Short biography from the Hoover Institution’s website

Paul M.A. Linebarger had the international pedigree and double life of a John le Carré character. Born to Sun Yat-sen’s American adviser, Linebarger grew up in China, Germany, and the United States, spoke six languages, and received his doctorate at twenty-three. After teaching at Duke, he was hired by the US War Department to serve as the Far East Asian specialist of the Psychological Warfare branch. His analysis of propaganda in the Pacific Theater resulted in the 1948 classic Psychological Warfare and the article “The Struggle for the Mind of Asia.”

Today, however, Linebarger’s work as a Cold Warrior has been eclipsed by his secret career as a novelist.

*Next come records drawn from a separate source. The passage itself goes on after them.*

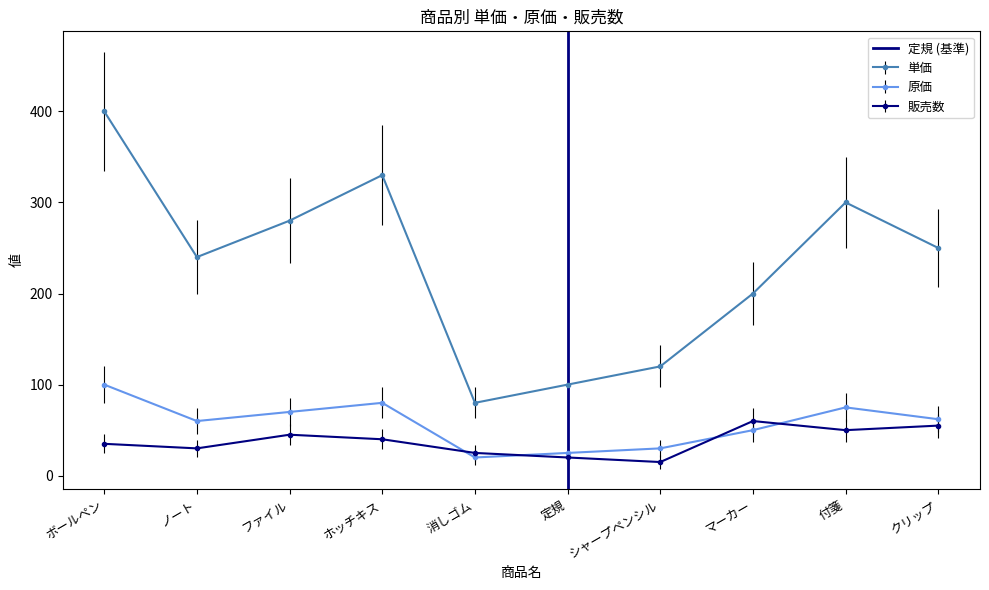

The value of 販売数 at ボールペン is 58. True or false?

False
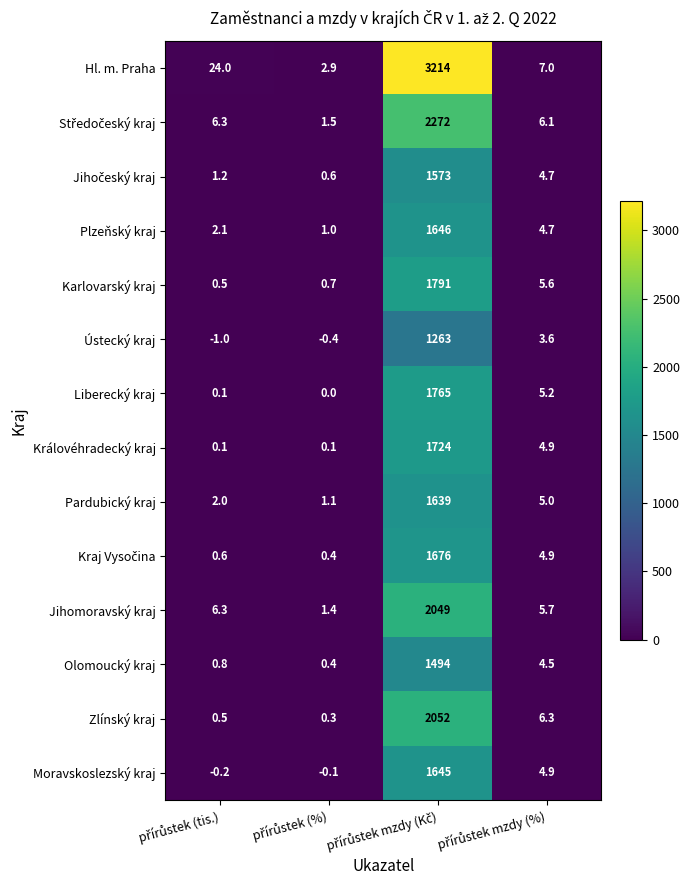

What is the sum of all Zlínský kraj values?

2059.1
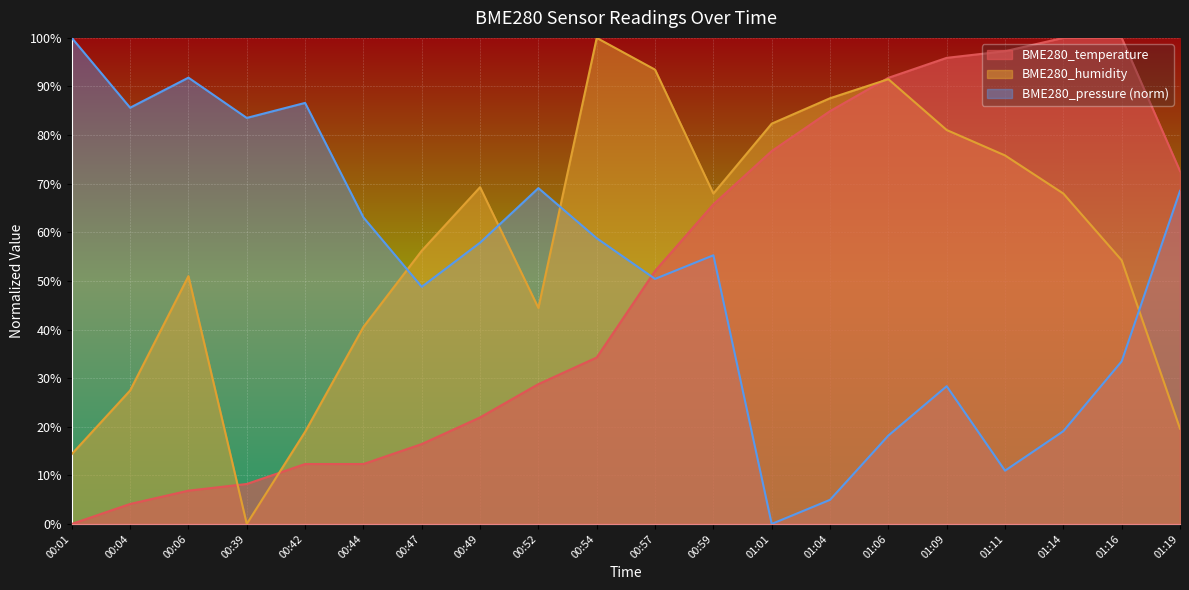

Reading left to right, transcribe all the data shown in this chart.

BME280_temperature: 0.0	4.1	6.8	8.2	12.3	12.3	16.4	21.9	28.8	34.2	52.1	65.8	76.7	84.9	91.8	95.9	97.3	100.0	100.0	72.6
BME280_humidity: 14.4	27.5	51.0	0.0	19.0	40.5	56.2	69.3	44.4	100.0	93.5	68.0	82.4	87.6	91.5	81.0	75.8	68.0	54.2	19.6
BME280_pressure: 100.0	85.6	91.8	83.5	86.6	63.1	48.8	57.9	69.1	58.8	50.4	55.3	0.0	5.0	18.2	28.3	11.0	19.1	33.5	68.5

Known to readers as science fiction writers Anthony Bearden, Felix Forrest, Carmichael Smith, and Cordwainer Smith, Linebarger has been lauded as the author of “the best short fiction this genre has ever seen.” His novel Norstrilia, which features an alternate universe where “cat-people” communicate with humans, has been reprinted continuously since the 1960s.

Both Linebarger’s political writings and science fiction works reside in the Hoover Institution Archives. A biography detailing the double life of Linebarger as a Cold Warrior and science fiction author has yet to be written. “Perhaps,” as he noted in the acknowledgments section of Psychological Warfare, “This is just as well: some authors might object to being remembered.”